> [TO DO]
Search the listing below for the word "hire", and copy every line in which it turns up.

> [EXERCISE INPUT]
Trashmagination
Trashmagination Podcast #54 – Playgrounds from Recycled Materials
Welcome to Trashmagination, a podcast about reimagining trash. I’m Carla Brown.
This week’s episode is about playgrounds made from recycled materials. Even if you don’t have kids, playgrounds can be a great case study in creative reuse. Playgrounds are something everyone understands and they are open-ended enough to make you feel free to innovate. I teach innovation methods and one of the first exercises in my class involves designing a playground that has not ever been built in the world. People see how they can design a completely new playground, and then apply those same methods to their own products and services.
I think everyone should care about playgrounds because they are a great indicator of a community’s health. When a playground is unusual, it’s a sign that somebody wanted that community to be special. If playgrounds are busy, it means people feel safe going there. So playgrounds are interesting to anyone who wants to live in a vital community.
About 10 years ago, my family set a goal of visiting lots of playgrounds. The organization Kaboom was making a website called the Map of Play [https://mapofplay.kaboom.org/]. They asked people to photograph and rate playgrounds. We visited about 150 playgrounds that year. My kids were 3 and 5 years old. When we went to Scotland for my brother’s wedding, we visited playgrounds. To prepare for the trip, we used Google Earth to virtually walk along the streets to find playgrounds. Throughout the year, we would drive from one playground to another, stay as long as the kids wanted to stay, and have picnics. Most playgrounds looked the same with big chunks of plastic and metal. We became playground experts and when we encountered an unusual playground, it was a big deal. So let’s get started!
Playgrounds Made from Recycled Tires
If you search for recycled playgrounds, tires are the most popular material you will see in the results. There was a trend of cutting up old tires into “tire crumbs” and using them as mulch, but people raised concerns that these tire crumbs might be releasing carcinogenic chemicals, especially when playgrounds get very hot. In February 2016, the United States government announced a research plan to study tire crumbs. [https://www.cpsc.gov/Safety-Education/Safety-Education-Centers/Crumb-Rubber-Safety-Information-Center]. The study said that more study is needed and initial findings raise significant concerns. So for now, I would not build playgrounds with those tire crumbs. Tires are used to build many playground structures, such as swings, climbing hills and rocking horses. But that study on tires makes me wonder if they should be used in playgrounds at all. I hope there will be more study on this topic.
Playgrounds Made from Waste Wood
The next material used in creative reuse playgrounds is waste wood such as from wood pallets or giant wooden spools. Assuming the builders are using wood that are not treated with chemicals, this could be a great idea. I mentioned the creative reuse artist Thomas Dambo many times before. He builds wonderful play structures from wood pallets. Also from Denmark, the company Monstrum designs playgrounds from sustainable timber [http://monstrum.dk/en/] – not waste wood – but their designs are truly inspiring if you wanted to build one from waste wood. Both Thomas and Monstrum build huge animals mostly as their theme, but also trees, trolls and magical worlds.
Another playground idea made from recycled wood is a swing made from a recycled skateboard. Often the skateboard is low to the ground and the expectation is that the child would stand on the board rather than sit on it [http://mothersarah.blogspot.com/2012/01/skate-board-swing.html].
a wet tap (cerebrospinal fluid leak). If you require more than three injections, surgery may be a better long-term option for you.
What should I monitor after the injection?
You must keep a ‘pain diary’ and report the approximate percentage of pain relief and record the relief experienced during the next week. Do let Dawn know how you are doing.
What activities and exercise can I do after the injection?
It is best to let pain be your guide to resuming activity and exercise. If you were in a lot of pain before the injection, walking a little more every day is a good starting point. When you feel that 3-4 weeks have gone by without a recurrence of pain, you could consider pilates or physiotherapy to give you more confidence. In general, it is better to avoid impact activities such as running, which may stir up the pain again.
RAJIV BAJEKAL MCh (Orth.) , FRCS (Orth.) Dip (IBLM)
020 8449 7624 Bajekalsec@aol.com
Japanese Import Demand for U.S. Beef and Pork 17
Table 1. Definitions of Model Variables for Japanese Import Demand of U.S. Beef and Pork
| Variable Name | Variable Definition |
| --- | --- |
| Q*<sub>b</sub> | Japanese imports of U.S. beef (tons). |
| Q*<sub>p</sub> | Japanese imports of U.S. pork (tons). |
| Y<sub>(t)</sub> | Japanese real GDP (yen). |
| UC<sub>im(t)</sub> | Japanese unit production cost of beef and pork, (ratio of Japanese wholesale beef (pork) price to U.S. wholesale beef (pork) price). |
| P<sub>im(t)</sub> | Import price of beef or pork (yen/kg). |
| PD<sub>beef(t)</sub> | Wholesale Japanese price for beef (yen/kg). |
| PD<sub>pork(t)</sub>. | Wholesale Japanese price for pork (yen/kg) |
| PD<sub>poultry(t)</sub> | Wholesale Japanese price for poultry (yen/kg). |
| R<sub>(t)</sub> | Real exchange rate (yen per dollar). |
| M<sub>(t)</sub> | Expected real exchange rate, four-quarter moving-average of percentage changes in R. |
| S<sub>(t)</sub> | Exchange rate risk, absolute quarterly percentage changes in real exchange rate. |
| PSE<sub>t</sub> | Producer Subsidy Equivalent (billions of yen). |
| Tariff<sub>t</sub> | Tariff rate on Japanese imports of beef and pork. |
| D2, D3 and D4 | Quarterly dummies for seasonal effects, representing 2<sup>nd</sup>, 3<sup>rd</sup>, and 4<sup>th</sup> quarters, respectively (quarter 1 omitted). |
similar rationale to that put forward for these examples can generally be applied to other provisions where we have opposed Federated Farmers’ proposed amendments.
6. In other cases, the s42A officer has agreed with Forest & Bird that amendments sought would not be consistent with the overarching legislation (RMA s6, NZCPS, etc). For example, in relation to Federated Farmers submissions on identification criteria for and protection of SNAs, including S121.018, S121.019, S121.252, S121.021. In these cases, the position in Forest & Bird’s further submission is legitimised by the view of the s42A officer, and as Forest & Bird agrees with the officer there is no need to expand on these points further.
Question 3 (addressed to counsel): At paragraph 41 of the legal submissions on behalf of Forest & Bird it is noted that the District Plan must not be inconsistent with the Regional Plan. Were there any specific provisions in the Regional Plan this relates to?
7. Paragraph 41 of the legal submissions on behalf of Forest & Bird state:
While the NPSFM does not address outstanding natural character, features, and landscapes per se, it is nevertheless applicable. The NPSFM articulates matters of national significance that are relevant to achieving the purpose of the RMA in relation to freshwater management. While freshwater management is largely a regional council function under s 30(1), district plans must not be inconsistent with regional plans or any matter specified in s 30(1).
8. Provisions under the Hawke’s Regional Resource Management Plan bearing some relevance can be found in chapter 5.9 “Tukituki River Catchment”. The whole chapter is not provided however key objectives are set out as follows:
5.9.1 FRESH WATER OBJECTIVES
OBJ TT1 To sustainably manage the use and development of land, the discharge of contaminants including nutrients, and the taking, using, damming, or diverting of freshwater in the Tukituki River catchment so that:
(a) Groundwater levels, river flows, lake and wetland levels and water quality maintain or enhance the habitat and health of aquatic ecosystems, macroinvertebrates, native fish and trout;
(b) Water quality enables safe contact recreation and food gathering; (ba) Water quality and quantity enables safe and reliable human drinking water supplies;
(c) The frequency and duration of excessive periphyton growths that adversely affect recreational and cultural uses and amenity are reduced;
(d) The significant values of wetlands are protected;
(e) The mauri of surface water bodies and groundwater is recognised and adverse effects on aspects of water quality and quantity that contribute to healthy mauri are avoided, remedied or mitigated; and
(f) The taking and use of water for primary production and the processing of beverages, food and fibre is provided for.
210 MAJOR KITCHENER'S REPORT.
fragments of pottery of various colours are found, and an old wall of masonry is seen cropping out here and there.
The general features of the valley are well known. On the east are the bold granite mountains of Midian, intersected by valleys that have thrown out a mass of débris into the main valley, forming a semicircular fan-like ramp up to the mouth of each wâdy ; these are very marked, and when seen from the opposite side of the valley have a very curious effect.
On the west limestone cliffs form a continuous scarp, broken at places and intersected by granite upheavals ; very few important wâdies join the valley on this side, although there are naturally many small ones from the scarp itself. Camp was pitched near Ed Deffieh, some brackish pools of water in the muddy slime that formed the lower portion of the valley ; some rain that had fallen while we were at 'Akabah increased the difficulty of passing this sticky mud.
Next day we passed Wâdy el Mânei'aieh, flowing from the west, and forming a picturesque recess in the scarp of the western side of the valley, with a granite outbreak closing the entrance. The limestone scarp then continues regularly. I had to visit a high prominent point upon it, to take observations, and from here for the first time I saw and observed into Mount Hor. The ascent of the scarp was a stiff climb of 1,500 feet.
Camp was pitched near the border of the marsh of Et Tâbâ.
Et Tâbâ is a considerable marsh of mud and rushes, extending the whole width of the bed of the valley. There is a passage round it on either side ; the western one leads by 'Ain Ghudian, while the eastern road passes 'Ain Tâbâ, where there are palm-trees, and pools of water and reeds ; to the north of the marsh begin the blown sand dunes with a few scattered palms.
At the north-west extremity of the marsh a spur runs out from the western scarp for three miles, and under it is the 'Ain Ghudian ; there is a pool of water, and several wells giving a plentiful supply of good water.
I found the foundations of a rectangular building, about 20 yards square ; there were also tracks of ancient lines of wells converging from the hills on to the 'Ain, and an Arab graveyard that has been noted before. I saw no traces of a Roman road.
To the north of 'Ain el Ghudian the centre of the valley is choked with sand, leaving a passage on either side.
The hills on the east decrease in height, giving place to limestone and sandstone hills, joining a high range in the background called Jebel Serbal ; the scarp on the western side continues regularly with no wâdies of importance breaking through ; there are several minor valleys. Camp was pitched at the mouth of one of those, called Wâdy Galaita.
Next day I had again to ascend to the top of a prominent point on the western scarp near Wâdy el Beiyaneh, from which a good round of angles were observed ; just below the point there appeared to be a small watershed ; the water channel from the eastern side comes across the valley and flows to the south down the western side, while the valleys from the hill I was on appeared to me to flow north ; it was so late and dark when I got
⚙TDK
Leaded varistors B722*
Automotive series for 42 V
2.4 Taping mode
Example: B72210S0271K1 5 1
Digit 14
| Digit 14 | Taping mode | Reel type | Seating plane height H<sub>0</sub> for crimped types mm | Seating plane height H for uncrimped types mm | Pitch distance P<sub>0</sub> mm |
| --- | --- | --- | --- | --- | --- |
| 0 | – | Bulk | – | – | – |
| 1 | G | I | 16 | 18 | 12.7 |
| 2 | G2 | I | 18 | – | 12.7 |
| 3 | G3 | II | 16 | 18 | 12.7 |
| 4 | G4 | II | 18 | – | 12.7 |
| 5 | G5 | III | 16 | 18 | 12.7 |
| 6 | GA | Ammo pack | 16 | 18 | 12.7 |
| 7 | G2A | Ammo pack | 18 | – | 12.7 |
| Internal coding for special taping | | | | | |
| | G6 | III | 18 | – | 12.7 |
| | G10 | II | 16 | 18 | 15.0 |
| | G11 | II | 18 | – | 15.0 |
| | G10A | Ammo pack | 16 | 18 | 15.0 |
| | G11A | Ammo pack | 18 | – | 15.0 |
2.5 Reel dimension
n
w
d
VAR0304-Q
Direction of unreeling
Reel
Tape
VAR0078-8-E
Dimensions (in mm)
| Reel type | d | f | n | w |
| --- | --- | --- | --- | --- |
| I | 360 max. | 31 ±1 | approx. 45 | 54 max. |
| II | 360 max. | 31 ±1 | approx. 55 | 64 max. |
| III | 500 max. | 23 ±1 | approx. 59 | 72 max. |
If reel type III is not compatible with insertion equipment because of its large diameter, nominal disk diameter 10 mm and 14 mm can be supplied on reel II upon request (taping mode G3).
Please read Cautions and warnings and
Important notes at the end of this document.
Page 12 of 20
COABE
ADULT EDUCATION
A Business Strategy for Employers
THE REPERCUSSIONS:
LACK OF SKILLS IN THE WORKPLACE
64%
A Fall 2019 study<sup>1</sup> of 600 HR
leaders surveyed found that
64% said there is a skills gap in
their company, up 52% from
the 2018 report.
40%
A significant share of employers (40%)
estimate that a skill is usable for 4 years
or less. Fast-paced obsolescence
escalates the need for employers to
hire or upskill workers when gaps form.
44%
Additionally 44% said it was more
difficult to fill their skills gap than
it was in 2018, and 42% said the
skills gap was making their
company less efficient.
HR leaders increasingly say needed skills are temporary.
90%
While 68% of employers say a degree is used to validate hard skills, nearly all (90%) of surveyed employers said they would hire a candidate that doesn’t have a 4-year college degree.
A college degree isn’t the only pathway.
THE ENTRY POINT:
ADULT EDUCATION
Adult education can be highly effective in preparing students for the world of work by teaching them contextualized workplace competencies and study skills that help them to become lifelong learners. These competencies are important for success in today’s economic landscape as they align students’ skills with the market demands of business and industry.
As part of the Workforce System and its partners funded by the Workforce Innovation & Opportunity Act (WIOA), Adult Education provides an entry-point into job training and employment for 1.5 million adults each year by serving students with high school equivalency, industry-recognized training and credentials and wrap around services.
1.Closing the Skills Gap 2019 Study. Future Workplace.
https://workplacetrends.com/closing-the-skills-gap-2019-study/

> [ANSWER TO THIS EXERCISE]
hire or upskill workers when gaps form.
While 68% of employers say a degree is used to validate hard skills, nearly all (90%) of surveyed employers said they would hire a candidate that doesn’t have a 4-year college degree.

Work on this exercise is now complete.